Plaintiff’s instruction No. 3 told the jury that if they found the Landmore Liquor Company sold alcoholic liquor to Erickson after he became and was intoxicated in the tavern by reason of drinking such liquor, and if they further found that defendant Carpenter was the owner of the property, and the *349assault made by Erickson upon plaintiff was the result of such intoxication, then the jury may assess exemplary damages. Having in mind the testimony of Lewis, the bartender, that he sold Erickson liquor, the testimony of another witness that Erickson was drunk the first time he shot the gun and kept on drinking and that he had four drinks when the witness first saw him weaving around and he had some more drinks after that, the instruction was proper.
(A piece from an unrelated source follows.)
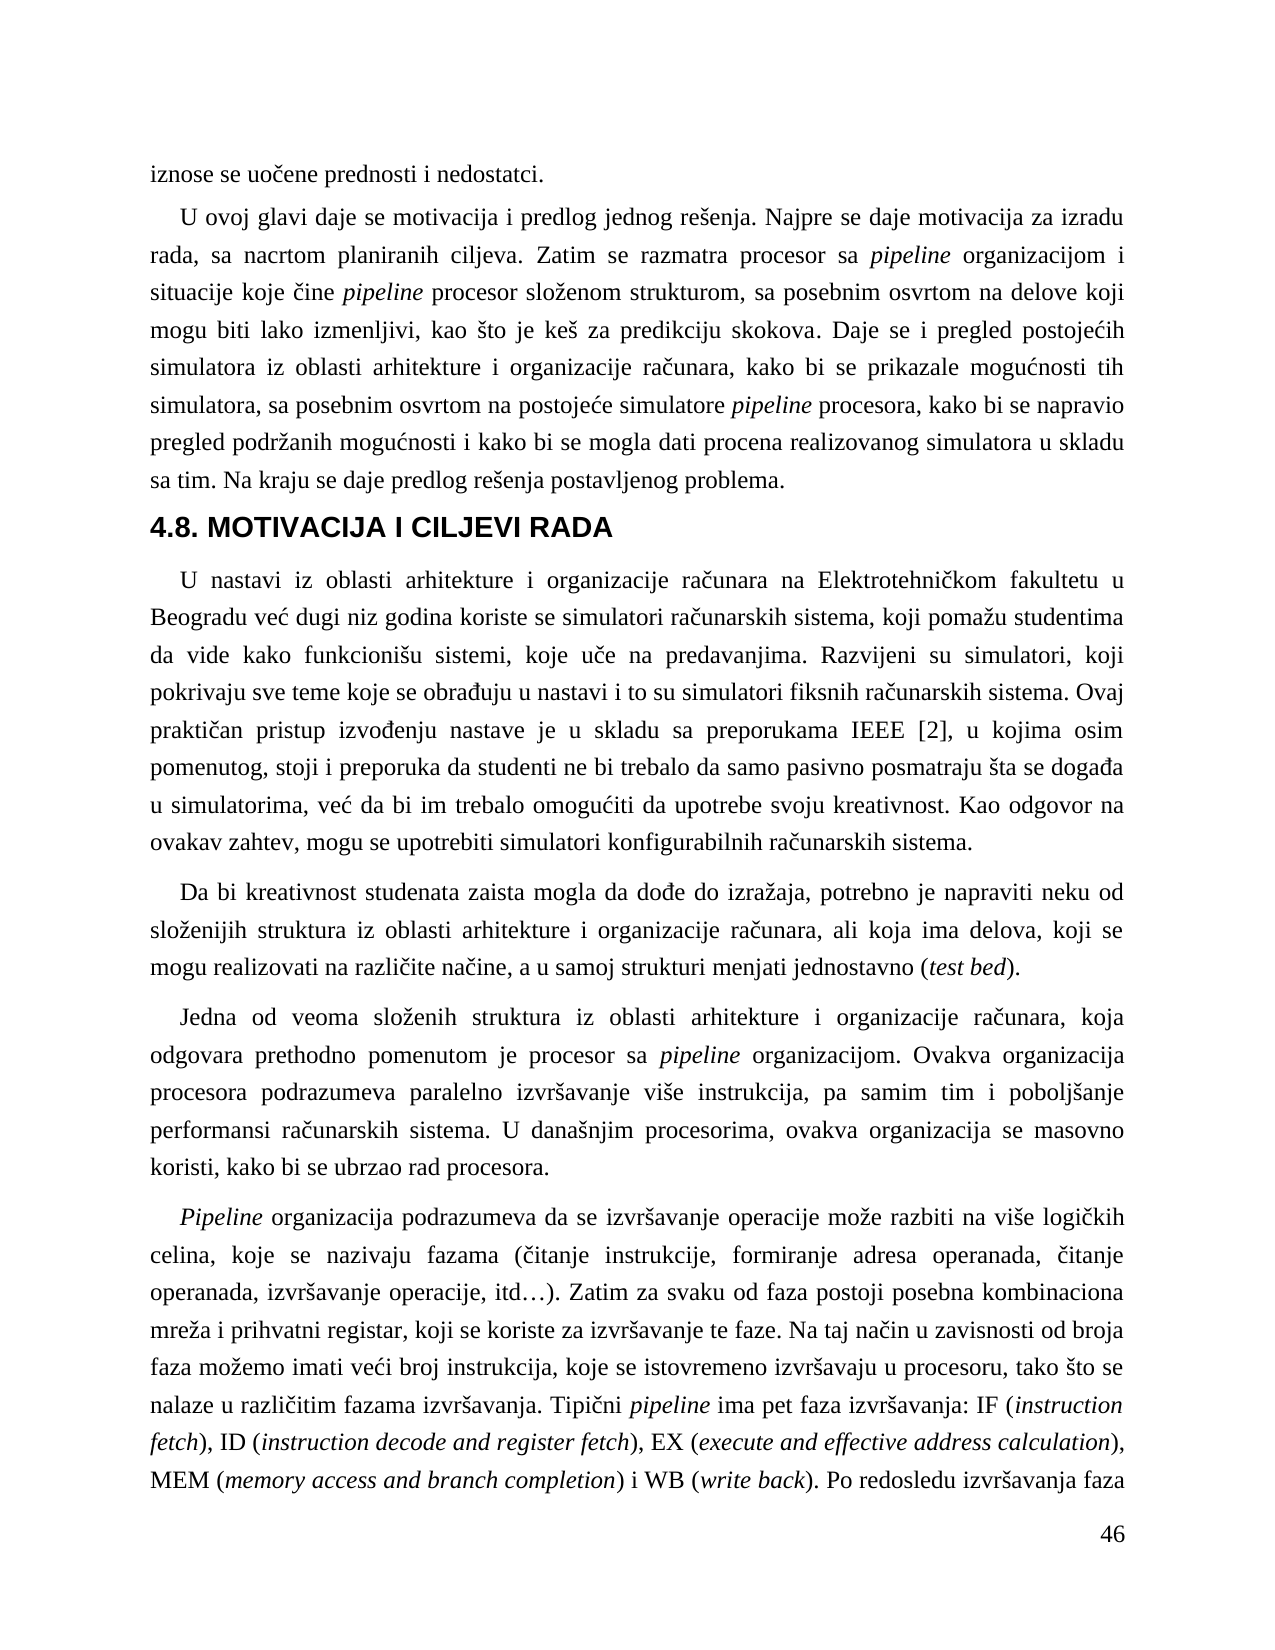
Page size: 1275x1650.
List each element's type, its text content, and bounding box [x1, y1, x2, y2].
A similar instruction was approved in Rude v. Fakes, 143 Ill. App. 456, and also Jacoby v. Stark, 205 Ill. 34. In the latter case it was held that exemplary damages “may be recovered as part of the general damages if the evidence discloses a proper case for the infliction thereof.” See also Taneski v. St. Louis M. B. T. Ry. Co., 230 Ill. App. 300. It is said there is no evidence to justify exemplary damages. A similar objection was made to an instruction given in Buck v. Maddock, 167 Ill. 219, where it was held that giving intoxicating liquor to one already under the influence justified giving the instruction with reference to ex- ■ emplary damages. See also England v. Cox, 89 Ill. App. 551. We might add that the amount of the verdict does not indicate that exemplary damages were allowed. We see no reversible error in the instructions given on behalf of plaintiff.
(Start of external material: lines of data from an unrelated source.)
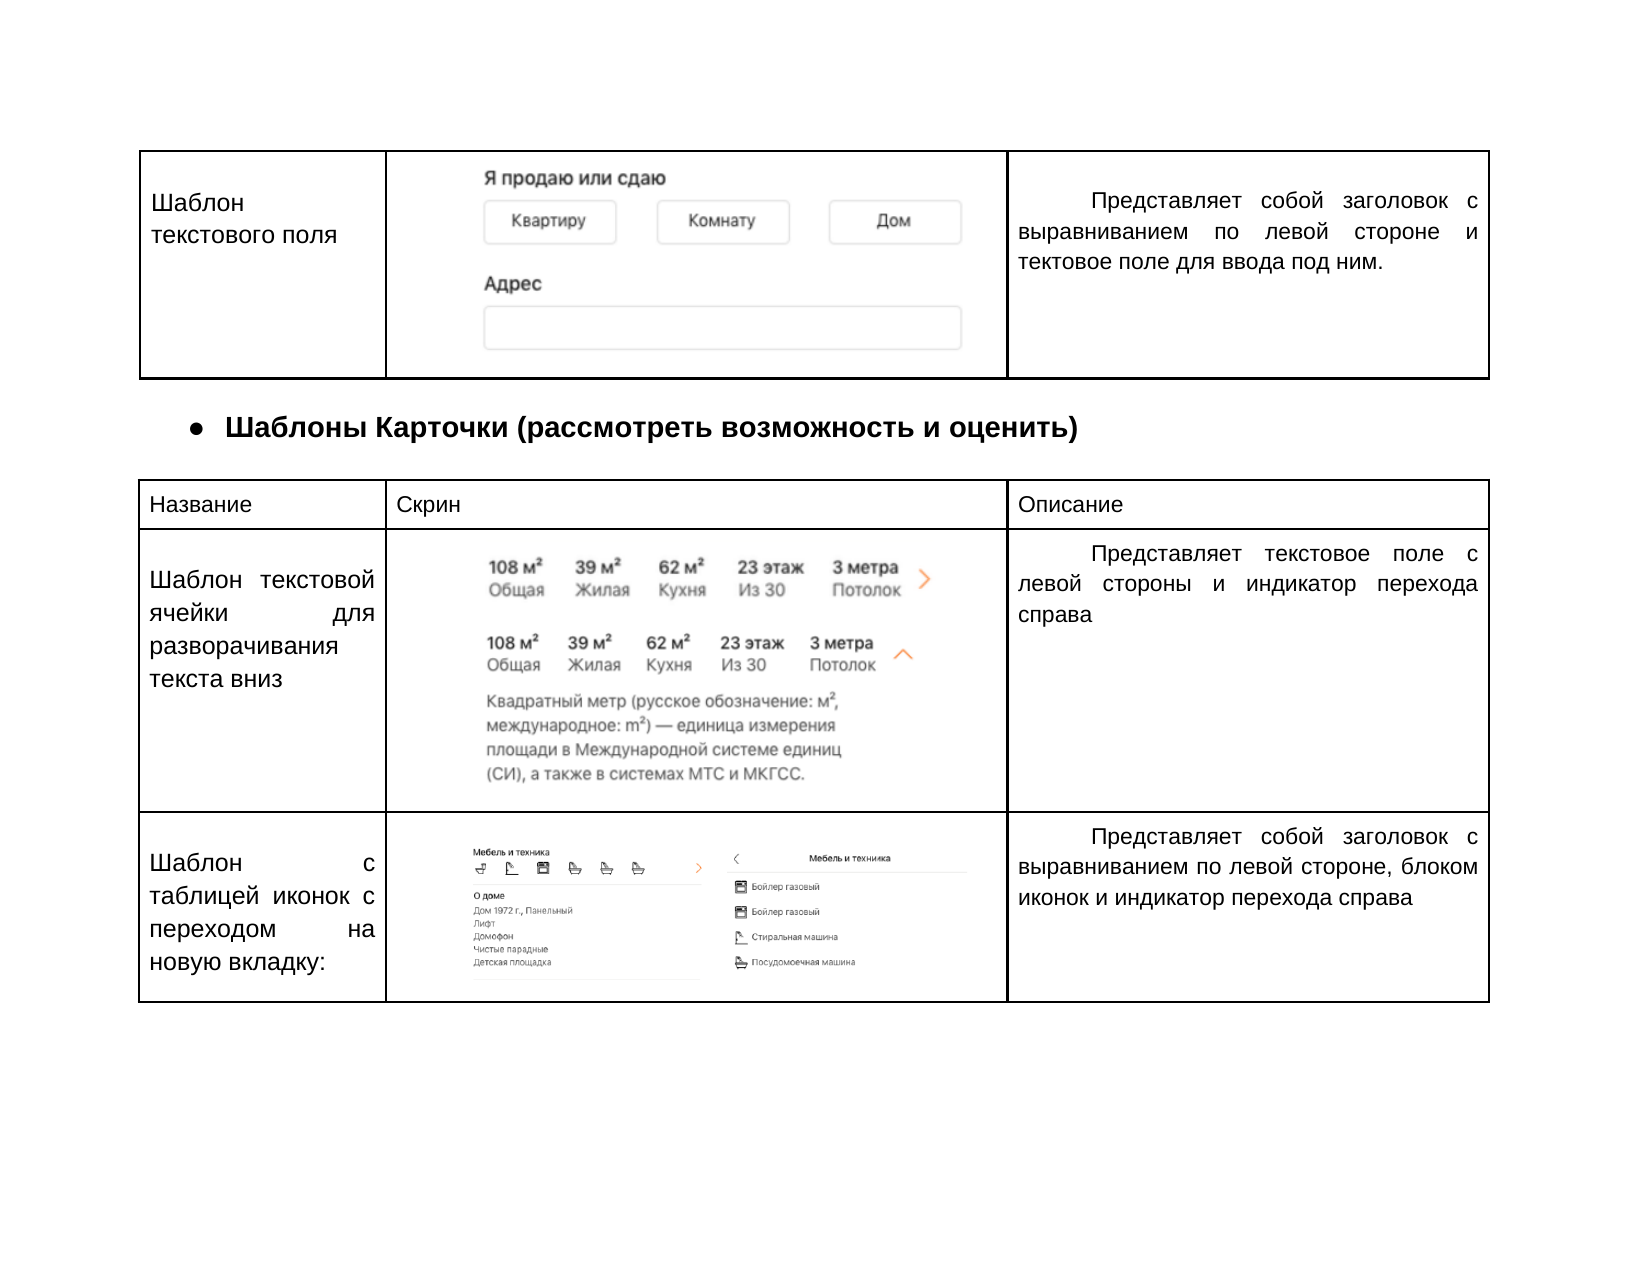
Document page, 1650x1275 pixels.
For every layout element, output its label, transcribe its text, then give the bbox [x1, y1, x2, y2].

table_cell Представляет текстовое поле с левой стороны и индикатор перехода справа [1009, 530, 1488, 811]
picture [468, 848, 968, 987]
table_cell Представляет собой заголовок с выравниванием по левой стороне и тектовое поле для ввода под ним. [1009, 152, 1488, 377]
picture [468, 622, 944, 797]
table_header Скрин [387, 481, 1006, 528]
table_cell Шаблон текстового поля [141, 152, 385, 377]
table_cell Шаблон текстовой ячейки для разворачивания текста вниз [140, 530, 385, 811]
table_cell [387, 813, 1006, 1001]
picture [468, 162, 968, 364]
table_cell Шаблон с таблицей иконок с переходом на новую вкладку: [140, 813, 385, 1001]
table_header Описание [1009, 481, 1488, 528]
table_header Название [140, 481, 385, 528]
list Шаблоны Карточки (рассмотреть возможность и оценить) [187, 410, 1500, 443]
table_cell Представляет собой заголовок с выравниванием по левой стороне, блоком иконок и индикатор перехода справа [1009, 813, 1488, 1001]
picture [468, 540, 953, 619]
table_cell [387, 530, 1006, 811]
table_cell [387, 152, 1006, 377]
It might be noted that the instructions given at the request of defendants safeguarded all the rights of defendants. As was said in Crosby v. DeLand Special Drainage District, 367 Ill. 462, “Ho instruction need state all the law in a case. It is sufficient if, taken as a series, the jury is correctly advised as to the law applicable to the case. (Minnis v. Friend, 360 Ill. 328.)”
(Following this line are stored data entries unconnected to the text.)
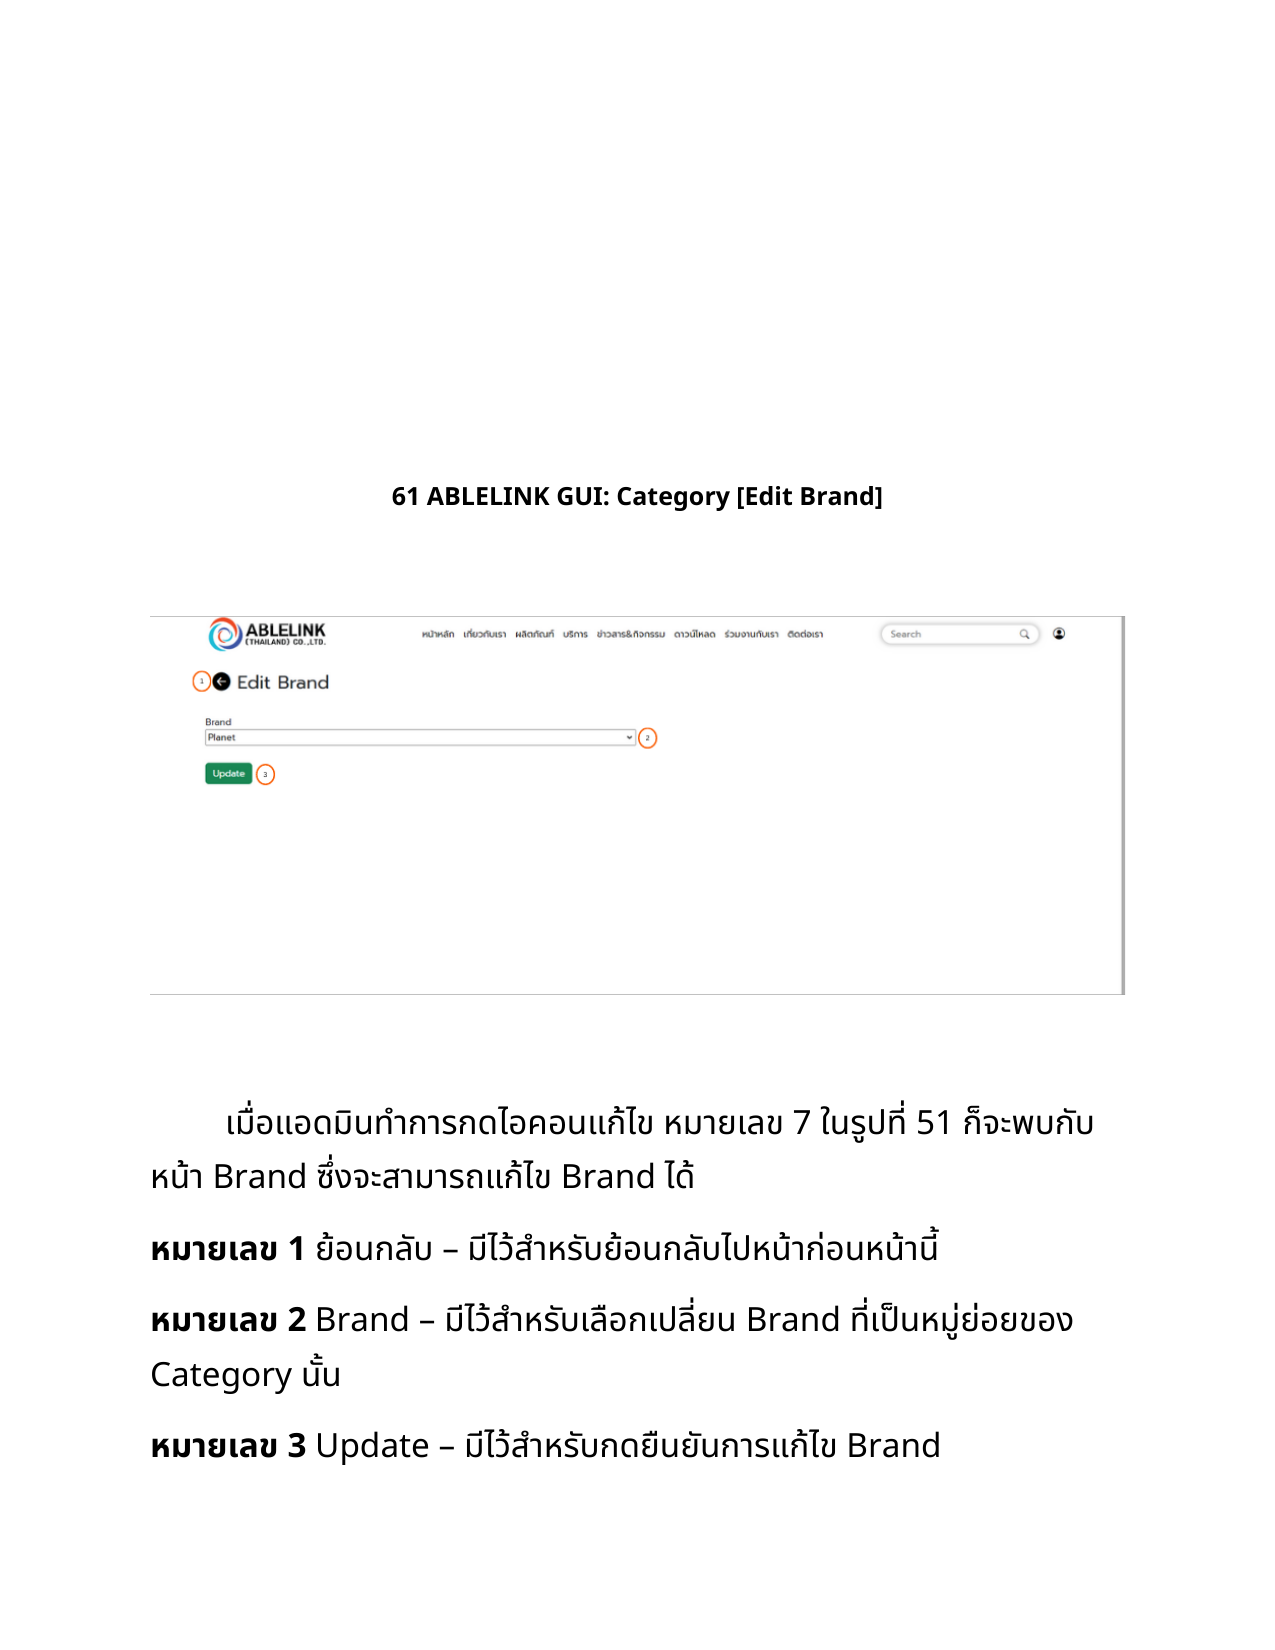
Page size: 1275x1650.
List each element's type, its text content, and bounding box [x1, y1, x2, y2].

text หมายเลข 2 Brand – มีไว้สำหรับเลือกเปลี่ยน Brand ที่เป็นหมู่ย่อยของ Category นั้น [150, 1296, 1125, 1401]
text หมายเลข 3 Update – มีไว้สำหรับกดยืนยันการแก้ไข Brand [150, 1422, 1125, 1472]
picture [150, 531, 1125, 1080]
text หมายเลข 1 ย้อนกลับ – มีไว้สำหรับย้อนกลับไปหน้าก่อนหน้านี้ [150, 1224, 1125, 1275]
text 61 ABLELINK GUI: Category [Edit Brand] [150, 478, 1125, 512]
text เมื่อแอดมินทำการกดไอคอนแก้ไข หมายเลข 7 ในรูปที่ 51 ก็จะพบกับหน้า Brand ซึ่งจะสามารถแก้ไข Brand ได้ [150, 1099, 1125, 1204]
The verdict was not excessive. When plaintiff was taken to the hospital he was operated upon under a spinal anaesthetic; there was a lacerated wound of the perineum, rectum and anus; it was necessary to perform the operation of colostomy, which is an arti*350ficial opening through which the fecal matter may be carried off to one side; in, this operation the intestines are brought from the abdominal cavity to the outside ; the dead tissues of the rectum were trimmed away; this was done for the purpose of keeping the rectum and anus clean so that it could be irrigated and washed from below and from above; the colostomy remained from November 17, 1938, to February 1, 1939, when he was again placed under an anaesthetic and the hole in the colon was sewed up; scar tissue extended from the skin into the rectum for about three inches and above the sphincter muscles; he was discharged from the hospital on' February 20, 1939. The sphincter muscles were lacerated and permanently damaged; the scar tissue irritates the sphincter muscles and removes the sensation that is necessary for control of the bowels. The doctors testified that he will suffer from rectal trouble for the rest of his life; that his bowels move unconsciously, which, in addition to his physical inconvenience and suffering, deprives him of employment possibilities, due to the reluctance of others to remain in his company, as his condition makes him offensive to others. Plaintiff was a painter and decorator by trade; he was sixty-three years of age when he was injured; previous to this injury he was earning $10 a day; after he left the hospital he was working for $6 a day; before the injury he weighed 174 pounds and afterwards 155 pounds. We cannot say that $20,000, the amount of the judgment, is exces- • sive considering the seriousness and permanency of plaintiff’s injuries. .

Other points are argued for reversal, but nothing of substantial importance. The facts are virtually undisputed, and there were no reversible errors committed upon the trial.

The judgment is therefore affirmed.

Judgment affirmed.

O’Connor, P.J., and Hatchett, J., concur.